▶ **What you need to do**
Would you return the lines between the one holding "left shoulder: (551, 162, -4)" and the one holding "right knee: (629, 439, 2)", inclusive, and only those, exactly as they stand in the listing below?

--- The data Enclosed Below ---

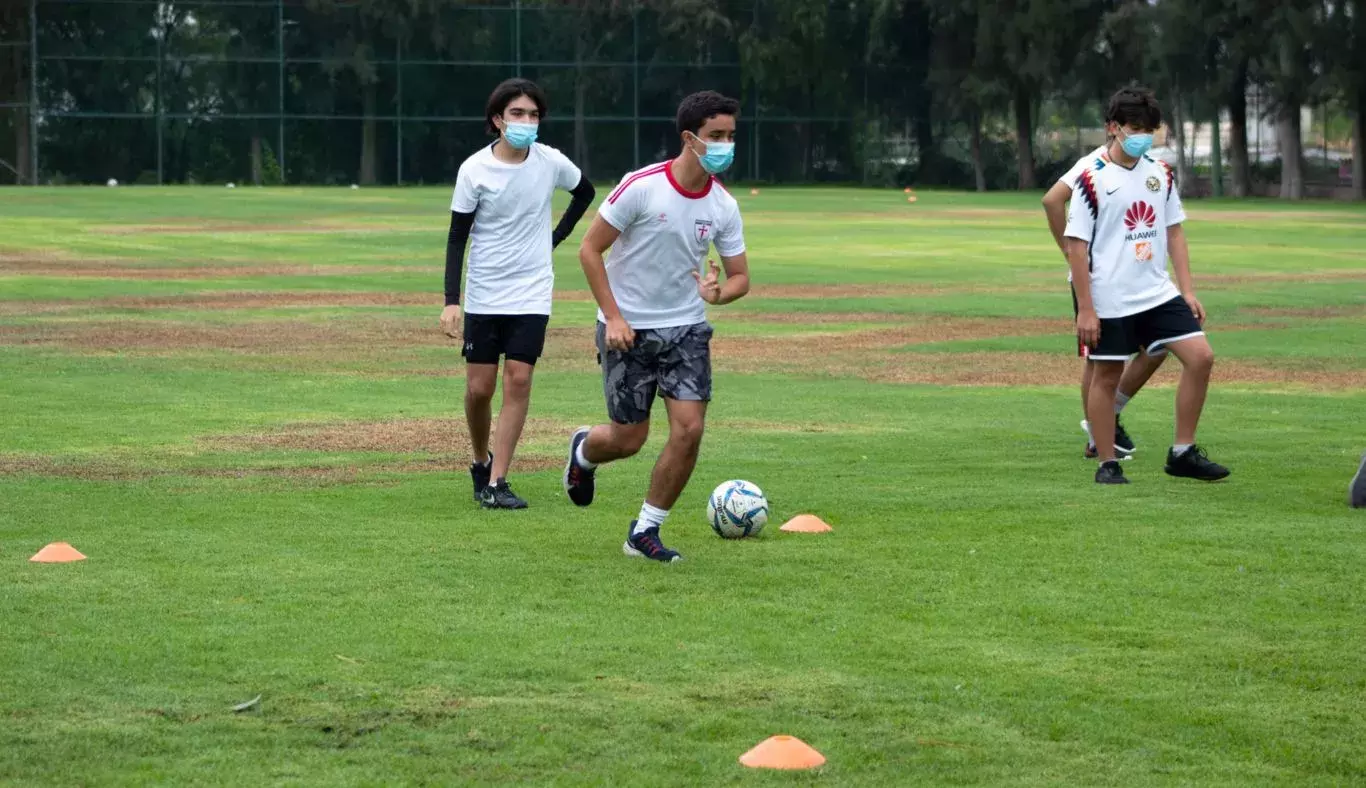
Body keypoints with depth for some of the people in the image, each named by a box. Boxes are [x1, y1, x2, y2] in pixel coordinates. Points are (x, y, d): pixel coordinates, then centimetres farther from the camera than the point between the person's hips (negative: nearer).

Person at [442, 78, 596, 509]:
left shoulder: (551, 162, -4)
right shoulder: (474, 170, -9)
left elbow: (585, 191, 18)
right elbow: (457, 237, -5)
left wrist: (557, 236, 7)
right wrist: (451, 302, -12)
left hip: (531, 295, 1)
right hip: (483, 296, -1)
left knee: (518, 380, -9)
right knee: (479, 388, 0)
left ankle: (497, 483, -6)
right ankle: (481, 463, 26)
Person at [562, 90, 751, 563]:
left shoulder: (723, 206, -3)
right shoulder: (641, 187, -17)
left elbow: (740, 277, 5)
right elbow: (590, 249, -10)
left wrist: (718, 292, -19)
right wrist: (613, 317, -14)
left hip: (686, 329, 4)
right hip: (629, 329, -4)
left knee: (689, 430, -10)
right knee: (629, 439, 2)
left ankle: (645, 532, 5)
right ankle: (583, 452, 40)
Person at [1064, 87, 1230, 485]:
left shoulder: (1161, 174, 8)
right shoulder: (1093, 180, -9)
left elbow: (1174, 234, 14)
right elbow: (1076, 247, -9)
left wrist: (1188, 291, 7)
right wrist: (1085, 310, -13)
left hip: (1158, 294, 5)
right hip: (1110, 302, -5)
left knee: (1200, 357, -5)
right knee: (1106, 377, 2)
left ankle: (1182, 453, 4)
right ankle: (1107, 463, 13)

--- End of Enclosed The data ---
--- The data Enclosed Below ---

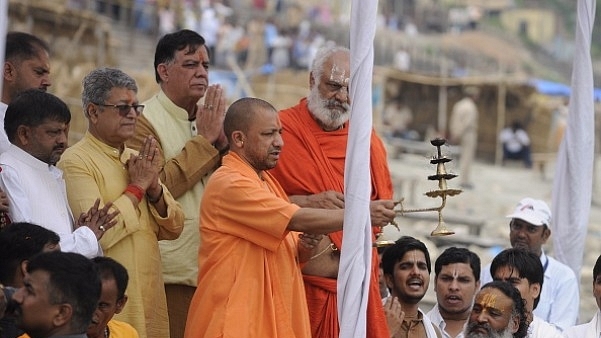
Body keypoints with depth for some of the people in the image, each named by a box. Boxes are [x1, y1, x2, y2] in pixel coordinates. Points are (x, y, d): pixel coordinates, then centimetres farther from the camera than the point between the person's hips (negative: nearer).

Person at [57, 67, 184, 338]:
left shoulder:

--- End of Enclosed The data ---
--- The data Enclosed Below ---

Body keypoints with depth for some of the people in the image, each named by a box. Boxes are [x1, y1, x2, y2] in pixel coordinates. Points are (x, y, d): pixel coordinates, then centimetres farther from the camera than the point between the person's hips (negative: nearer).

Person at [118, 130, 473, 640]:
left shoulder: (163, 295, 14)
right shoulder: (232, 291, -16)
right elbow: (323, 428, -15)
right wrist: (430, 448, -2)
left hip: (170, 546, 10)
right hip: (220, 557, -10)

--- End of Enclosed The data ---

▶ **Result**
left shoulder: (551, 162, -4)
right shoulder: (474, 170, -9)
left elbow: (585, 191, 18)
right elbow: (457, 237, -5)
left wrist: (557, 236, 7)
right wrist: (451, 302, -12)
left hip: (531, 295, 1)
right hip: (483, 296, -1)
left knee: (518, 380, -9)
right knee: (479, 388, 0)
left ankle: (497, 483, -6)
right ankle: (481, 463, 26)
Person at [562, 90, 751, 563]:
left shoulder: (723, 206, -3)
right shoulder: (641, 187, -17)
left elbow: (740, 277, 5)
right elbow: (590, 249, -10)
left wrist: (718, 292, -19)
right wrist: (613, 317, -14)
left hip: (686, 329, 4)
right hip: (629, 329, -4)
left knee: (689, 430, -10)
right knee: (629, 439, 2)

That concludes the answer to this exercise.